Extracted text:
EP0110665B1

EP0110665B1 - Comminuting apparatus

Info

Publication number: EP0110665B1
Application number: EP19830307148
Authority: EP
Inventors: Stuart Geoffrey Gibbins Bloor
Original assignee: PEAK PATTERN CO Ltd
Current assignee: PEAK PATTERN CO Ltd
Priority date: 1982-11-27
Filing date: 1983-11-23
Publication date: 1987-06-10
Also published as: DE3371966D1; EP0110665A3; EP0110665A2

Description

This invention relates to roller crushers, which are machines for crushing materials, typically minerals, usually to reduce them to particles of a particular maximum size. Roller crushers comprise at least one, and usually two contra-rotating, roll assembly(ies), each provided with crushing members, e.g. teeth, on their periphery.
It is obviously important that the crushing members on each roll assembly are effectively prevented from movement relative to the roll assembly, as this would seriously detract from the crushing action. Thus, it is known to provide a solid shaft or a drum with spaced annular discs formed with teeth at their peripheries, and to weld or bolt the discs to the drum or shaft. It is also known to provide a square sectioned shaft with a series of discs having a central hole to fit the shaft, the centre hole extending to lobes, and with concrete run down the aligned lobes to key the discs to the shaft. With such constructions, any wear or damage to, particularly, the teeth on the discs, occasions considerable time being spent in the removal of the existing discs from the shaft or drum and hence the apparatus being out of commission for considerable periods of time. Equally, such apparatus cannot readily be modified to suit different crushing requirements, again because of the problem of removing one set of discs and their replacement by discs of a different tooth profile or disc diameter.
German Auslegeschrift 1 221 081 discloses a roll for a roller crusher which comprises a plurality of tooth bearing segments which are detachably mounted on a roll body. In this specification, each tooth bearing segment is secured to the roll body by means of a plurality of screws. Thus, in orderto change one or more of the tooth bearing segments, considerable time and effort is required, to access, release and subsequently retighten the fixing screws.

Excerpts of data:
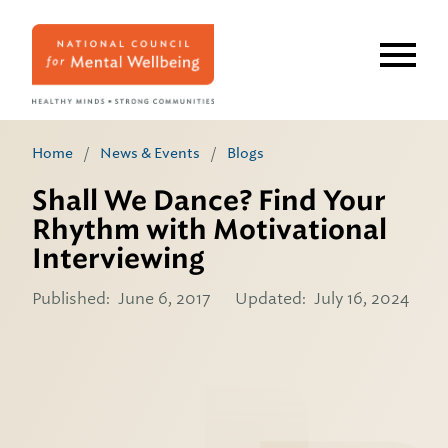
Skip
to
main
content
Home
/
News & Events
/
Blogs
Shall We Dance? Find Your
Rhythm with Motivational
Interviewing
Published:
June 6, 2017
Updated:
July 16, 2024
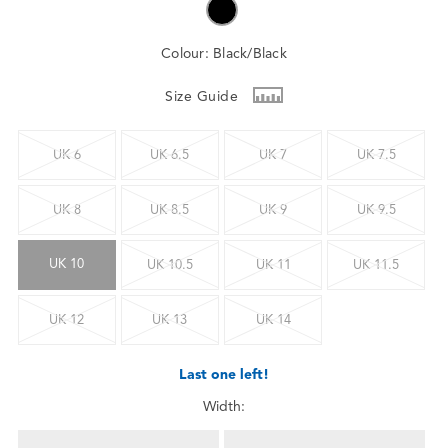
Colour:
Black/Black
Size Guide
UK 6
UK 6.5
UK 7
UK 7.5
UK 8
UK 8.5
UK 9
UK 9.5
UK 10
UK 10.5
UK 11
UK 11.5
UK 12
UK 13
UK 14
Last one left!
Width:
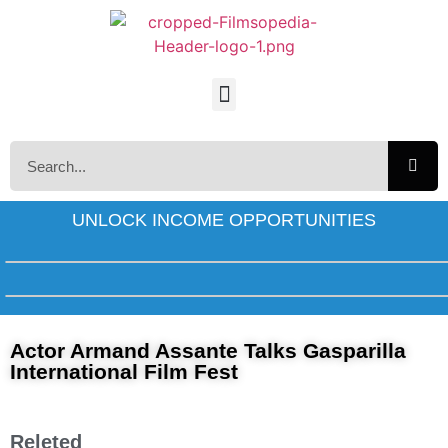
UNLOCK INCOME OPPORTUNITIES
Actor Armand Assante Talks Gasparilla
International Film Fest
Releted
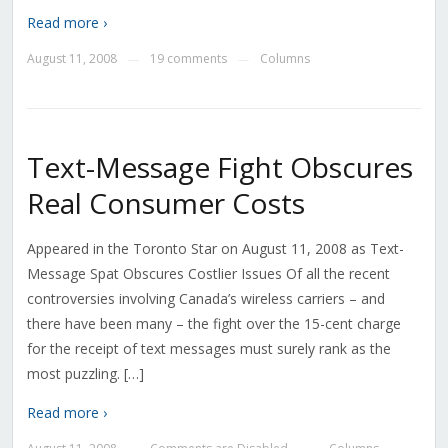
Read more ›
August 11, 2008
19 comments
Columns
—
—
Text-Message Fight Obscures
Real Consumer Costs
Appeared in the Toronto Star on August 11, 2008 as Text-
Message Spat Obscures Costlier Issues Of all the recent
controversies involving Canada’s wireless carriers – and
there have been many – the fight over the 15-cent charge
for the receipt of text messages must surely rank as the
most puzzling. […]
Read more ›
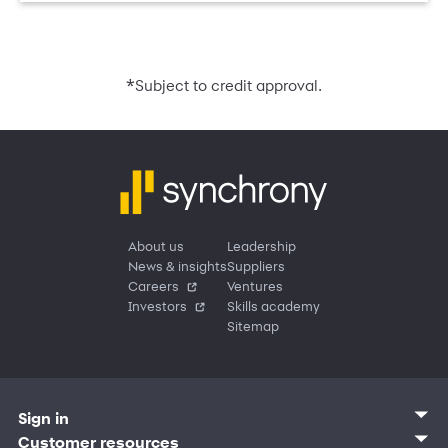
*
Subject to credit approval.
About us
Leadership
News & insights
Suppliers
Careers
Ventures
Investors
Skills academy
Sitemap
Sign in
Customer sign in
Customer resources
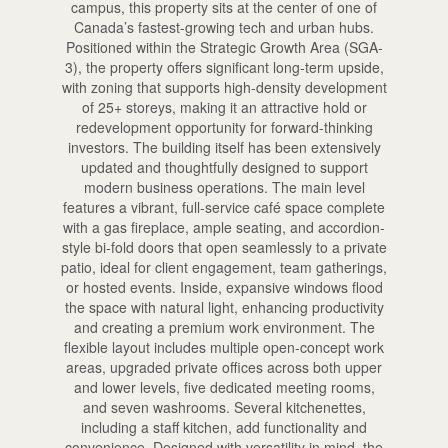
campus, this property sits at the center of one of
Canada’s fastest-growing tech and urban hubs.
Positioned within the Strategic Growth Area (SGA-
3), the property offers significant long-term upside,
with zoning that supports high-density development
of 25+ storeys, making it an attractive hold or
redevelopment opportunity for forward-thinking
investors. The building itself has been extensively
updated and thoughtfully designed to support
modern business operations. The main level
features a vibrant, full-service café space complete
with a gas fireplace, ample seating, and accordion-
style bi-fold doors that open seamlessly to a private
patio, ideal for client engagement, team gatherings,
or hosted events. Inside, expansive windows flood
the space with natural light, enhancing productivity
and creating a premium work environment. The
flexible layout includes multiple open-concept work
areas, upgraded private offices across both upper
and lower levels, five dedicated meeting rooms,
and seven washrooms. Several kitchenettes,
including a staff kitchen, add functionality and
convenience. Designed with versatility in mind, the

Tasks to carry out:
• A. Who is named as the inventor in the roller crusher patent?
• B. Which publication numbers does the roller crusher patent give under "Also published as"?
The listing is material apart from the roller crusher patent.

Responses in order:
• A. Stuart Geoffrey Gibbins Bloor

• B. DE3371966D1, EP0110665A3, EP0110665A2